WHAT THIS EXERCISE ASKS:
1. In the Corey Clement article, what was the score of the Eagles' loss to the Kansas City Chiefs?
2. Pick up the Corey Clement article after its final sentence and keep it going.

READING PASSAGE:
* * * * *
Rookie running back Corey Clement is ready for his close up. It may come Sunday against the 0-2 Giants.

Philadelphia Eagles running back Corey Clement (30) makes a catch during warmups before an NFL football game in Kansas City, Mo., Sunday, Sept. 17, 2017.
Philadelphia Eagles running back Corey Clement (30) makes a catch during warmups before an NFL football game in Kansas City, Mo., Sunday, Sept. 17, 2017.Read more(AP Photo/Ed Zurga)

Corey Clement is making steady progress as an NFL rookie.

On the first play of his first game with the Eagles two weeks ago, the undrafted rookie running back from Glassboro, N.J., by way of the University of Wisconsin sped down the field and dropped Redskins kick returner Bashaud Breeland at the 16-yard line.

"I was wired up,'' Clement said. "I was so happy to be playing in my first NFL game. You can only imagine what was going through my head. I used to watch these games on Sunday. Now, I'm playing in them.''

Last week, Clement got his first offensive snap. He entered the game with five minutes left in the second quarter and ran a play fake on second-and-4.

This week, there is a very good chance that Clement will get the first of what he hopes will be many NFL carries.

Head coach Doug Pederson declared his team's running back-by-committee ground game broken after Sunday's 27-20 loss to the Kansas City Chiefs. That could open the door for Clement.

"I hope so,'' he said Wednesday. "But it's all up to the coaches. I'm always going to be ready. Whatever they throw at me … I hope they give me a shot. I always want to prove something. I don't think there's any harm in me wanting to get the ball. It shows my desire to want to put the team in a positive light.''

The Eagles need somebody to put their ground game in a positive light. In the first two games, just 33 of their 134 offensive plays, or 24.6 percent, have been called running plays.
* * * * *
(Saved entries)
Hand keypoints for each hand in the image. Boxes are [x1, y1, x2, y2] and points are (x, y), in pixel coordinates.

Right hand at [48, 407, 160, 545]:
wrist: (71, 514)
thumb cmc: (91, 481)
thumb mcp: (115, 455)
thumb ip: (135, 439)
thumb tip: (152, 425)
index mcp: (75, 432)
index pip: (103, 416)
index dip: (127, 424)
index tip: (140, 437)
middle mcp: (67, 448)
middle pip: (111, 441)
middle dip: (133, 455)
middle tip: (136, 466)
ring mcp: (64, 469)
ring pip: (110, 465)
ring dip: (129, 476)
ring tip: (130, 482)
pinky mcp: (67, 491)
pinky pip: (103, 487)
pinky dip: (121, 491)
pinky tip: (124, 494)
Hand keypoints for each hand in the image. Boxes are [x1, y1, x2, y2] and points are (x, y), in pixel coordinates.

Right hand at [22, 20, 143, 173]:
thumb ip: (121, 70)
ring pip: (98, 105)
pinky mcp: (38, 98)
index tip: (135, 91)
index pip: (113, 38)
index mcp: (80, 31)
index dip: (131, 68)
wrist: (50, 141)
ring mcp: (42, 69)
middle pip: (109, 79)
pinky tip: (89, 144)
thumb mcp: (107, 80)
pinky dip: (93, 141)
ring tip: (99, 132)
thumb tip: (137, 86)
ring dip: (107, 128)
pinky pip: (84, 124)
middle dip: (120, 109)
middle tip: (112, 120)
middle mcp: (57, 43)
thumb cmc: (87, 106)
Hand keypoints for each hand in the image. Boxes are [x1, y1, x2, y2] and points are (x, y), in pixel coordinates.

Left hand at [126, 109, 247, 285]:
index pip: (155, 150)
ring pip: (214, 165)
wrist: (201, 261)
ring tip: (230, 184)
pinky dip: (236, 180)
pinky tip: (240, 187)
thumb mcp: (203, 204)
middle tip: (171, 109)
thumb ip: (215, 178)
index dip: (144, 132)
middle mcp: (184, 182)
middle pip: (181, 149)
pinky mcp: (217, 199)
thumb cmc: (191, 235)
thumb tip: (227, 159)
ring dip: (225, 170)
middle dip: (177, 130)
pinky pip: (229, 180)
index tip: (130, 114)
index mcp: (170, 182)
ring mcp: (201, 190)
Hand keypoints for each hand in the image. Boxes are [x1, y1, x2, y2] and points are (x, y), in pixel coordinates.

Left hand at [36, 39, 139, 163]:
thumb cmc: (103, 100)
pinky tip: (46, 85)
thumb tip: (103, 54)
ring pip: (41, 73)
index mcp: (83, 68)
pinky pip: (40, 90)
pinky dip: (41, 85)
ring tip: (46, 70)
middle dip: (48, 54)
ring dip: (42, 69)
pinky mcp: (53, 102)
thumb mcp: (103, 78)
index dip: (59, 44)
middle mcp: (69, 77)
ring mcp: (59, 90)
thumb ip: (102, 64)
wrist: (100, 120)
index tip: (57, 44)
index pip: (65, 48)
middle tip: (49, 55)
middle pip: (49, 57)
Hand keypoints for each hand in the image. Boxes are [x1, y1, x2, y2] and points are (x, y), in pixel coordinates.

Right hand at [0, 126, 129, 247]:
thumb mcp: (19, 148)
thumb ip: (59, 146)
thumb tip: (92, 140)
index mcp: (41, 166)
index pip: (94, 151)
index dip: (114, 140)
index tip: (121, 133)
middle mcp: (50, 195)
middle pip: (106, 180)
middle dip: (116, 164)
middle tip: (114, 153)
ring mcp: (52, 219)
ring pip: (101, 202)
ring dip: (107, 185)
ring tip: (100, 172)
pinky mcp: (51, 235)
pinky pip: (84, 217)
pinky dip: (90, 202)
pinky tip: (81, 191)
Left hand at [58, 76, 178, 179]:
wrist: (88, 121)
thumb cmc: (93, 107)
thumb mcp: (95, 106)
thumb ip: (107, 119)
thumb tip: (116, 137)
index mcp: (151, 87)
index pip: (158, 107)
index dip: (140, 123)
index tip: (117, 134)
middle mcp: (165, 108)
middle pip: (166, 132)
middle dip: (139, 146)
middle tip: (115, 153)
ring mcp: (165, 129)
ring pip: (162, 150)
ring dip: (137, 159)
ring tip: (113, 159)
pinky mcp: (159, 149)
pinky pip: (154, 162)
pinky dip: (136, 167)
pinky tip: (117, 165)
* * * * *
ANSWERS BY TASK:
1. 27-20

2.
Running backs had just 13 carries Sunday in a game in which they never trailed by more than three points until there were 6½ minutes left. Darren Sproles had 10 of those carries for 48 yards but ran the ball just three times in the second half.

Pederson doesn't want to give the 34-year-old Sproles 10 carries a game. He'd prefer to use him more as a receiver and less as a runner. But somebody else has to step up.

LeGarrette Blount had 14 carries for 46 yards against the Redskins but had no carries Sunday and played a grand total of six offensive snaps. Wendell Smallwood has just 8 yards on seven carries and two catches for 2 yards.

Eagles running backs coach Duce Staley is a big fan of Clement.

"He does it all well," Staley said a few weeks ago. "He reminds me of one of those old-school Honda Accords. You can put a lot of miles on them and they're going to be consistent. And that's what he's been.

"I'm pleased with where he is. He's one of those guys who comes to work, puts on the hard hat, grabs his lunch pail, goes out on the field and wants to know more and more and more.''

Clement appreciated the high praise from a man who was one of his childhood sports heroes when he was growing up in Glassboro. Might have preferred being compared to something a little faster and sexier and more expensive, like say a Lamborghini. But he's not complaining.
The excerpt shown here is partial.